Step 2. In order to compute the last integral, we notice that for $\theta\in\mathbb{R}$ with $\cos\theta\neq0$, we have

\begin{align*} -\log\left|\tan\theta\right| &= \log\left|\frac{1+e^{2i\theta}}{1-e^{2i\theta}}\right| = \operatorname{Re} \log\left(\frac{1+e^{2i\theta}}{1-e^{2i\theta}}\right) \\ &= \operatorname{Re}\left( \sum_{n=1}^{\infty} \frac{1+(-1)^n}{n} e^{2in\theta} \right) \\ &= \sum_{k=0}^{\infty} \frac{2}{2k+1}\cos(4k+2)\theta. \end{align*}

So by term-wise integration, we obtain

\begin{align*} -2\int_{0}^{\frac{\pi}{4}}\log\tan\theta \, d\theta &= \sum_{k=0}^{\infty} \frac{4}{2k+1} \int_{0}^{\frac{\pi}{4}} \cos(4k+2)\theta \, d\theta \\ &= 2 \sum_{k=0}^{\infty} \frac{(-1)^k}{(2k+1)^2} = 2K, \end{align*}

where $K$ is the Catalan's constant.

Answer 2

As shown by Sangchul Lee, the original integral equals $$ -2\int_{0}^{1}\frac{\log(1-t)}{1+t^2}\,dt \tag{A}$$ and since $\int_{0}^{1}t^{2n}\log(1-t)\,dt=-\frac{H_{2n+1}}{2n+1}$, the object above can be written as $$ 2\sum_{n\geq 0}(-1)^n\frac{H_{2n+1}}{2n+1}=2K+2\sum_{n\geq 0}\frac{(-1)^n H_{2n}}{2n+1}.\tag{B} $$ On the other hand $-\log(1-x)=\sum_{n\geq 1}\frac{x^n}{n}$ implies $\sum_{n\geq 1}H_n x^n = -\frac{\log(1-x)}{1-x}$ and $$ \sum_{n\geq 1}\frac{H_{n-1}}{n}x^n = \frac{1}{2}\log^2(1-x)\tag{C}$$ for any $x\in\mathbb{C}$ such that $|x|<1$. The RHS of $(C)$ is continuous in a neighbourhood of $x=\pm i$ and by considering the principal determination of the complex logarithm we have $$ \log(1\pm i) = \frac{1}{2}\log 2 \pm i \frac{\pi}{4}, \tag{D}$$ hence by evaluating $(C)$ at $\pm i$ we recover the wanted closed form for the RHS of $(B)$: $$ -2\int_{0}^{1}\frac{\log(1-t)}{1+t^2}\,dt = 2K-\frac{\pi}{4}\log 2.\tag{E}$$

Answer 3

In the spirit of my own answer to another integral containing the Gudermmannian function I figured out another possible approach using the relation $\operatorname{gd}(x)=2\arctan(e^x)-\frac\pi2$ combined with the usage of the Clausen Function $\operatorname{Cl}_2(z)$.
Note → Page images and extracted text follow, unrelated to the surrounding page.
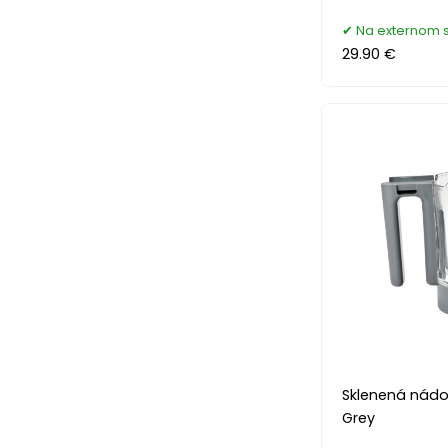
Na externom 
29.90 €
Sklenená nád
Grey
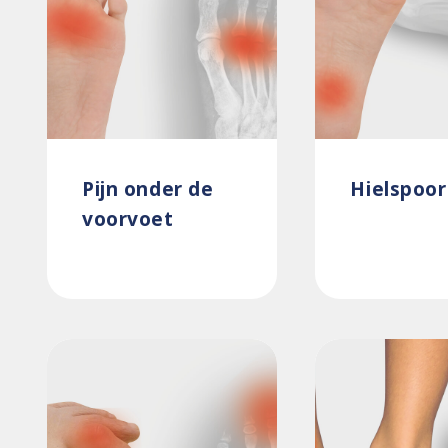
Pijn onder de
Hielspoor
voorvoet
Starting with the given integral we may rewrite it sligthly such that we can enforce the substitution $e^{-x}\mapsto x$ which leaves us with the following

\begin{align*} \int_0^\infty\frac{\operatorname{gd}(x)}{e^x-1}\mathrm dx&=\int_0^\infty\frac{2\arctan(e^x)-\frac\pi2}{e^x-1}\mathrm dx\\ &=\int_0^\infty\frac{\frac\pi2-2\arctan(e^{-x})}{1-e^{-x}}e^{-x}\mathrm dx\\ &=\int_0^1\frac{\frac\pi2-2\arctan(x)}{1-x}\mathrm dx\\ &=\underbrace{\left[-\left(\frac\pi2-2\arctan(x)\right)\log(1-x)\right]_0^1}_{\to0}-2\int_0^1\frac{\log(1-x)}{1+x^2}\mathrm dx\\ &=-2\int_0^1\frac{\log(1-x)}{1+x^2}\mathrm dx \end{align*}

From hereon we could continue similiar like Jack D'Aurizio or Sangchul Lee already did. We will exploit a different attempt starting with a very similiar substitution $x\mapsto \tan x$ we conclude via several trigonometric identities that

\begin{align*} -2\int_0^1\frac{\log(1-x)}{1+x^2}\mathrm dx&=-2\int_0^{\pi/4}\log(1-\tan x)\mathrm dx\\ &=-2\int_0^{\pi/4}\log\left(\frac{\sqrt 2\sin\left(\frac\pi4-x\right)}{\cos x}\right)\mathrm dx\\ &=-\frac\pi4\log(2)-2\int_0^{\pi/4}\log\left(\sin\left(\frac\pi4-x\right)\right)\mathrm dx+2\int_0^{\pi/4}\log(\cos x)\mathrm dx\\ &=-\frac\pi4\log(2)-2\int_0^{\pi/4}\log(\tan x)\mathrm dx \end{align*}

The aformentioned Clausen Function is capable of expressing the latter integral in a closed-form expression. To be precise we further get

\begin{align*} -\frac\pi4\log(2)-2\int_0^{\pi/4}\log(\tan x)\mathrm dx&=-\frac\pi4\log(2)-2\left(-\frac12\operatorname{Cl}_2\left(2\frac\pi4\right)-\frac12\operatorname{Cl}_2\left(\pi-2\frac\pi4\right)\right)\\ &=-\frac\pi4\log(2)+2\operatorname{Cl}_2\left(\frac\pi2\right)\\ &=-\frac\pi4\log(2)+2G \end{align*}

Here $G$ denotes Catalan's Constant which is closely related to the Clausen Function.

$$\therefore~\int_0^\infty\frac{\operatorname{gd}(x)}{e^x-1}\mathrm dx~=~-\frac\pi4\log(2)+2G$$

Answer 4

I believe your claim is true, but I don't have a proof and merely used Wolfram Alpha to verify the calculation. After integrating by parts your integral is equal to $$ \int_{0}^{\infty} \left(x-\log{(e^x-1)}\right) \operatorname{sech} x \,dx $$ Wolfram Alpha gives $$ \int_{0}^{\infty} x \operatorname{sech} x \,dx = 2C $$ and, after making the substitution $u = e^x$, it gives $$ 2 \int_{1}^{\infty} \frac{\log{\left(u-1\right)}}{1+u^2} du = \frac{1}{4}\pi \log 2 $$ for the second part of the intergal.